■ Required work ■
What lines below include the word "sina"? Copy each one.

■ Dataset extract ■
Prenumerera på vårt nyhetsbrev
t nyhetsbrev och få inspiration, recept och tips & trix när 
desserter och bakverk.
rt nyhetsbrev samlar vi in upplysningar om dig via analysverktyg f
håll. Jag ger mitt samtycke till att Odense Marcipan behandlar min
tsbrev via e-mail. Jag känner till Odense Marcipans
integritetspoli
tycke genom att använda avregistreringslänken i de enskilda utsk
...
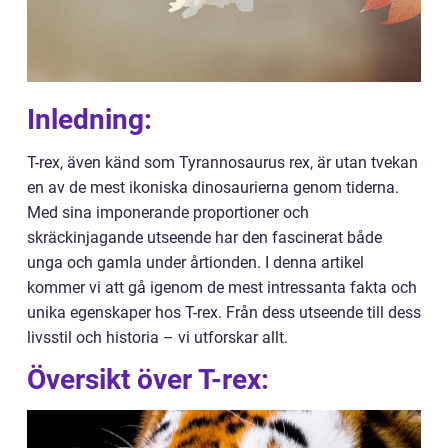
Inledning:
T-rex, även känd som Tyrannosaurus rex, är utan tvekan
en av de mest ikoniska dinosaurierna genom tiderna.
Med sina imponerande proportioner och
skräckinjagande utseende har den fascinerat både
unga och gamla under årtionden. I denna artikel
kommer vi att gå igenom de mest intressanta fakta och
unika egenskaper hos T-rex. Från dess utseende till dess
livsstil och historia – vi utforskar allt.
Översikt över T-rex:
...
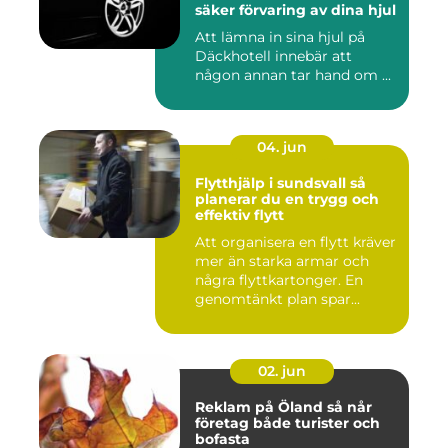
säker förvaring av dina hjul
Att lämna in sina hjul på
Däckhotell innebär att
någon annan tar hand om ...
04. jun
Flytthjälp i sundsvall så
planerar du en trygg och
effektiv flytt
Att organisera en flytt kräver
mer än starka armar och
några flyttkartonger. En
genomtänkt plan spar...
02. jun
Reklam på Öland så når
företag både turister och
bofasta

■ Your solution ■
Med sina imponerande proportioner och
Att lämna in sina hjul på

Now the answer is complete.